Juiz de Fora (MG) — Ao longo da Rua Halfeld, lojas fechadas contrapõem um cenário aparentemente festivo. A manhã de 7 de Setembro, dia seguinte ao ataque sofrido pelo presidenciável Jair Bolsonaro (PSL), é um tanto atípica para os moradores de Juiz de Fora, na Zona da Mata de Minas. O motivo, entretanto, não eram as comemorações anuais do Dia da Independência do Brasil. O silêncio parecia ter tomado conta do calçadão, tradicional ponto de parada de candidatos em todas as eleições.


Menos de 24 horas antes, o cruzamento com a Rua Batista de Oliveira era palco do encontro entre Bolsonaro e Adelio Bispo de Oliveira, o homem de 40 anos que esfaqueou o candidato no abdômen, ferimento que o obrigou a se submeter a cirurgia.

Pessoas se juntaram na região novamente. Desta vez, não para apoiar o candidato, mas para os festejos pelo 196º aniversário da Independência. A menos de 300 metros de onde o presidenciável foi atacado, civis e militares desfilavam na Avenida Barão do Rio Branco. No entanto, os sons de quem animava a larga rua cujo nome homenageia o histórico diplomata brasileiro pouco alcançavam a Halfeld. No local em que Bolsonaro foi esfaqueado, o clima era de total desconfiança.

Relatos de quem acompanhou de perto o momento indicam que o presidenciável encontrou abrigo na Internacional Lanches, lanchonete localizada justamente na esquina da Halfeld com a Batista de Oliveira. Um pouco mais à frente, está o prédio para o qual Adelio foi carregado instantes após o ataque.

Nos dois estabelecimentos, o silêncio e a discrição. Esse comportamento foi padrão entre as pessoas ouvidas pela reportagem. Dos 18 entrevistados, 12 confirmaram que estavam no local no momento em que Bolsonaro foi esfaqueado. Ninguém quis se identificar ao responder perguntas.

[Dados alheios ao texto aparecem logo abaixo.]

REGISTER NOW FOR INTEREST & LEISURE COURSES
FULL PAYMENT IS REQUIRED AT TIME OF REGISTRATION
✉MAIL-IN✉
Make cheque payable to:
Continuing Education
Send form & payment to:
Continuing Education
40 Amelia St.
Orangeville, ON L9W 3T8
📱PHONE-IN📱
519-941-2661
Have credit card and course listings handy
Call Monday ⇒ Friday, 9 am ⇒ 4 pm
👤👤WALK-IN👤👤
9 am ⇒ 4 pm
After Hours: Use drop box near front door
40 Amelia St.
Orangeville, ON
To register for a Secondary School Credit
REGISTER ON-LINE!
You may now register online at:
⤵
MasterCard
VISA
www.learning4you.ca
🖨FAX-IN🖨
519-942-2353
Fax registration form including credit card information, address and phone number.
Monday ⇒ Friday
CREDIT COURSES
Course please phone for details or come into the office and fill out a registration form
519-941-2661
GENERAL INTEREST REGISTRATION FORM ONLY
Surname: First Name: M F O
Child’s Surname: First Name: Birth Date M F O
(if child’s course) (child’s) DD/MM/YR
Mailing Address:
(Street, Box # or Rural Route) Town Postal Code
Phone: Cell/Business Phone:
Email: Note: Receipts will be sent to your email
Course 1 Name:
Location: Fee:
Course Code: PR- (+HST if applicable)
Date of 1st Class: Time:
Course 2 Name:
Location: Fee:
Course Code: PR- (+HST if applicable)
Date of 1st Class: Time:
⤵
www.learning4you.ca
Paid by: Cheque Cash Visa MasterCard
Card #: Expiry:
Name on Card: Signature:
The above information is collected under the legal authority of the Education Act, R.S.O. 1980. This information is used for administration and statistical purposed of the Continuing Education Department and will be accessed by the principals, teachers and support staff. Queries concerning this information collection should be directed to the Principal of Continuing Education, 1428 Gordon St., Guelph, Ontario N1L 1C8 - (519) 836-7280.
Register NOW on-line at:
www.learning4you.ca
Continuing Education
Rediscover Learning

“Se eu falo disso, a Polícia Federal cai em cima”, disse um homem, que deixou a conversa assim que foi abordado. “Não gosto das perguntas”, afirmou um ambulante, que, sem ser gravado, detalhou tudo o que ocorreu na tarde anterior. Poucos metros à frente, entusiastas da festa patriótica lembravam o grito de “Independência ou morte” — um brado que talvez fizesse mais sentido no dia anterior. (JVM)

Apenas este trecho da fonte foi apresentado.